Für die Praxis bedeutet das konkret, dass Verantwortliche verpflichtet sind, folgende Maßnahmen zu gewährleisten:
- eine fortlaufende Überprüfung und Überwachung eingesetzter Auftragsverarbeiter;
- eine Kontrolle vertraglich vereinbarter Vorgaben zu Datenlöschung und weiteren Sicherheitsmaßgaben sowie
- die ordnungsgemäße Dokumentation der Datenlöschung, auch nach Vertragsbeendigung.

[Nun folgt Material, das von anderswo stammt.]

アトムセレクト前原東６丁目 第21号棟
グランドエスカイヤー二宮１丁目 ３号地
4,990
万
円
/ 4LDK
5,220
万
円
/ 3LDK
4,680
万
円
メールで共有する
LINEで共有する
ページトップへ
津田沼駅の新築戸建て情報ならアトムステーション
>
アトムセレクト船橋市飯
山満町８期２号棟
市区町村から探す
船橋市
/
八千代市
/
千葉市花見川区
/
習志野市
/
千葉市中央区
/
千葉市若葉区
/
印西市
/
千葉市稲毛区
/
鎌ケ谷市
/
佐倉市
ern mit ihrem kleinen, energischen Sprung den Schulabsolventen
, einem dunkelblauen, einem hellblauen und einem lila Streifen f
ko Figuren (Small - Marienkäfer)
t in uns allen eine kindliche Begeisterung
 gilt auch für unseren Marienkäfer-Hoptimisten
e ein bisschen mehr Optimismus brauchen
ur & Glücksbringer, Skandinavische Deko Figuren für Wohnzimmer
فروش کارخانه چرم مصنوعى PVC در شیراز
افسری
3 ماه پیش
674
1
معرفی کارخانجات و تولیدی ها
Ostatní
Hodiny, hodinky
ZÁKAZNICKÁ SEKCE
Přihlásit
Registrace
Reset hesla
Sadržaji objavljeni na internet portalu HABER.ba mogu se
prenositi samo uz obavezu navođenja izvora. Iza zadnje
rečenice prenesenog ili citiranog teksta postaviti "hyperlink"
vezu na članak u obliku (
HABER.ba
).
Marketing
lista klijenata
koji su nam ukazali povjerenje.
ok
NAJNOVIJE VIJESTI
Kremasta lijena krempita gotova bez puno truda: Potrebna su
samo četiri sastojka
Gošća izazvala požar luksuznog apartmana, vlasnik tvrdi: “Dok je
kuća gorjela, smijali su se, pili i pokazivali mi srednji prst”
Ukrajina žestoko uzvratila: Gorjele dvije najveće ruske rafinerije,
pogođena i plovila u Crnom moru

Die Erkenntnis aus diesem Fall ist eindeutig: Wer die Kontrolle über kritische Datenverarbeitungsprozesse nicht wahrnimmt, erhöht sein Haftungsrisiko erheblich. Verantwortliche sollten daher bereits bei Vertragsschluss klare Regelungen zur Dokumentation und Überwachung der Auftragsverarbeitung treffen. Schließlich können die Konsequenzen von Nachlässigkeiten noch Jahre später zu rechtlichen und finanziellen Belastungen führen.
Fazit
Das Haftungsrisiko Verantwortlicher für Datenschutzverstöße eingesetzter Auftragsverarbeiter ist in der Praxis nicht zu unterschätzen. Allerdings können Unternehmen durch sorgfältige Auswahl, klare vertragliche Vereinbarungen und konsequente Kontrollmaßnahmen ihr Haftungsrisiko minimieren.
Wie der Fall des OLG Dresden zeigt, ist dabei entscheidend, diese Verpflichtungen nicht nur vertraglich, sondern auch praktisch umzusetzen. Wer die Kontrolle vernachlässigt, kann im Schadensfall schnell zur Verantwortung gezogen werden.